The prime minister said the powerholders of Brussels saw integration not as a means but as an end in itself, and they were intent to ride roughshod over national interests and traditional values. EU’s legal systems, he added, helped rather than hindered this endeavour.
He accused his political opponents of seeking to weaken natural communities that formed the bedrock of European culture. Hungary’s government therefore wants the term “ever closer union” to be excised from the Treaty on European Union, he said.
The prime minister also accused Brussels of having “outsourced” a sizable portion of its power to “networks managed from outside Europe”, referring to “the Soros networks” and the US Democratic Party interests behind it.
First, the European Commission transformed from a once politically impartial guardian of the bloc’s treaties to being a political body, he said, adding that this had taken place openly with a public announcement to that effect by President Jean-Claude Juncker. This is why, he said, the British and Hungarians had refused to back Juncker as the bloc’s president, arguing Juncker’s stance had ultimately led to Brexit.
Orbán said a politicised commission was now preparing reports on the rule of law regarding EU member states by outsourcing the work to “pseudo-civil organisations” operating in them — all of them part of “George Soros’s network”. Democratically elected governments were then evaluated using information and opinions provided by these NGOs, with punishments then meted out accordingly, Orbán said, adding that this amounted to “an abuse of the power” — made possible because nation states had handed their sovereign powers to Brussels.
Meanwhile, the prime minister insisted the EU was “destined to fall apart” unless its economy started performing successfully. The EU was based on the idea that member states can achieve greater economic success together than separately, he said. “If it turns out, economically speaking, that we are more successful … separate than together, the EU will be finished,” he added.
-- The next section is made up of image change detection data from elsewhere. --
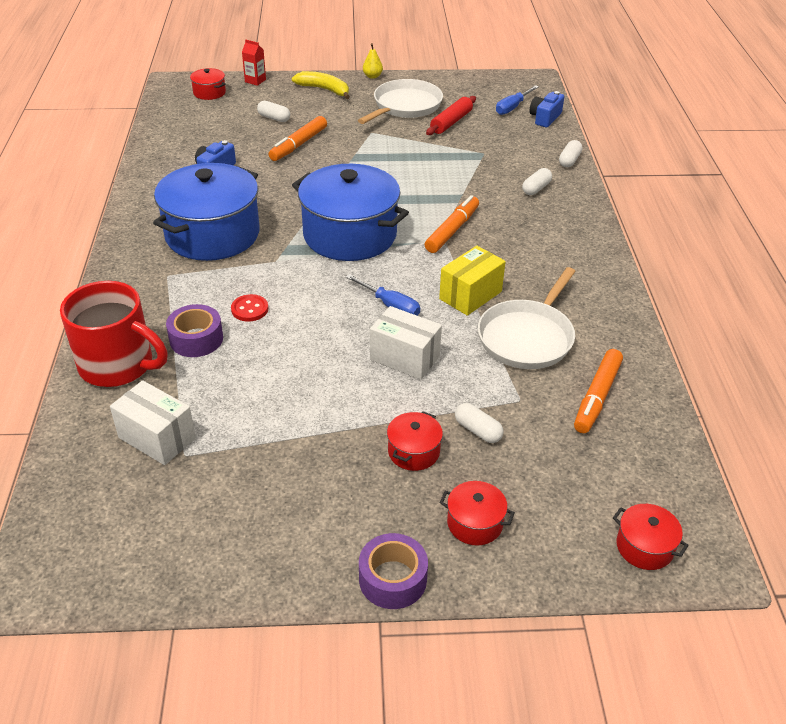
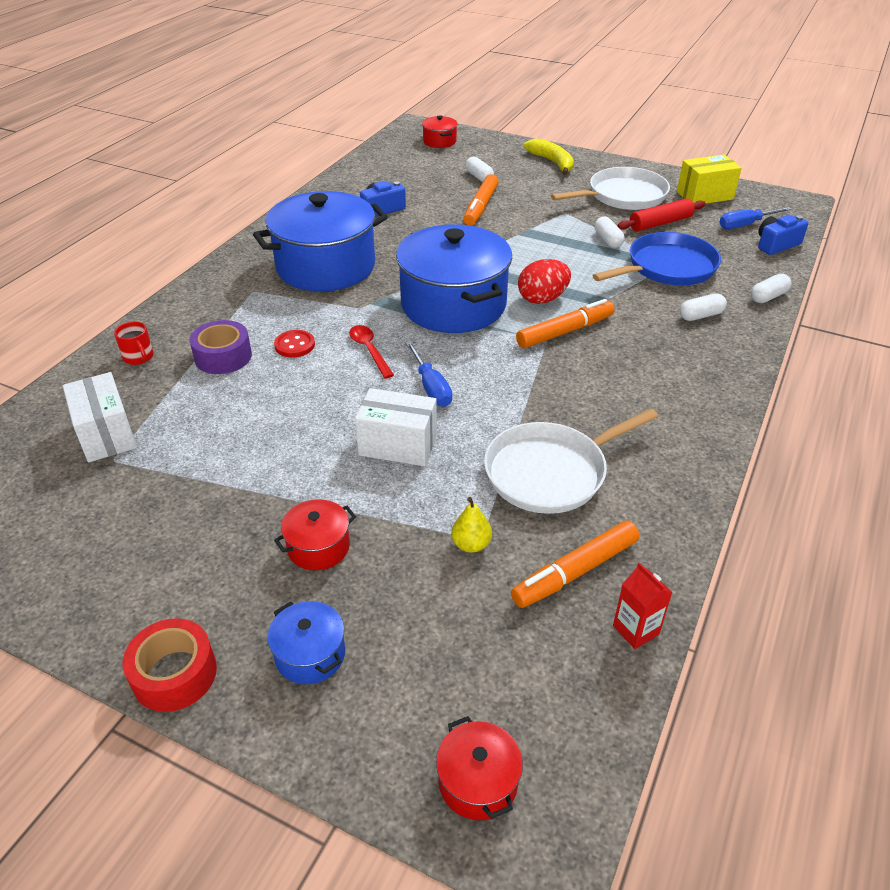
camera: 30 degrees right, 0 degrees up
(118, 365) = (139, 357): red mug -> red mug, size x0.40
(255, 81) = (492, 140): red carton -> red carton (636, 630)
(299, 144) = (481, 206): orange marker -> orange marker turned 45 degrees counterclockwise
(316, 293) = (369, 350): none -> red spoon
(372, 76) = (613, 160): yellow pear -> yellow pear (471, 544)
(392, 579) = (174, 674): purple tape -> red tape
(404, 358) = (398, 445): white box -> white box turned 45 degrees counterclockwise
(414, 209) = (542, 299): none -> red egg
(470, 295) = (525, 405): yellow box -> yellow box (704, 195)
(474, 523) = (310, 654): red pot -> blue pot
(477, 430) = (405, 553): white capsule -> white capsule (608, 240)
(484, 157) = (667, 267): none -> blue pan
“So those of us who are dedicated to the EU must support policies that focus exclusively on our common economic success,” he said.
Brussels, he added, was busy “fighting with itself and the member states, lecturing and threatening them, exerting pressure and imposing fines”. He called this “a self-destructive abuse of power”.
Orbán said the upcoming decade heralded “dangerous challenges, migration, epidemics and pandemics,”. It was, he added, “vital to maintain security and the success of the global economy in such a dangerous period.” He said a precondition of success was restoring democracy. The prime minister called for a new institution to be set up comprising the constitutional courts of member states with a mandate to protect their national and constitutional identity.
Orbán insisted the European Parliament had proven itself “a dead-end” of European democracy, pursuing its own ideological and institutional interests. So national parliaments should be boosted, he said, proposing that national parliaments should send delegates to the EP, following the example of the Parliamentary Assembly of the Council of Europe. They should be given the power to stop EU legislation national spheres of authority are violated, he added.
Finally, the government contends that Serbia should be given EU membership because this would serve the interests of the EU even more than the interests of Serbians, he said.
Orbán said a debate was under way concerning the future of the EU. Finally, he said, it was possible to discuss problems openly as well as those things that citizens of member states find hurtful and harmful.
The debate about the EU’s future has given Hungary a podium from which it can stop the “Sovietisation of the European Union and Brussels turning into Moscow,” he said, adding that Hungarians had fought for their freedom, whereas westerners inherited it; “a world of difference”.
“Times have changed, and whereas thirty years ago we believed Europe was our future, today we understand that we are Europe’s future”, he said.
Orbán said “we must have the courage to be democrats and freedom fighters in Europe; this is the only path towards a European renaissance”.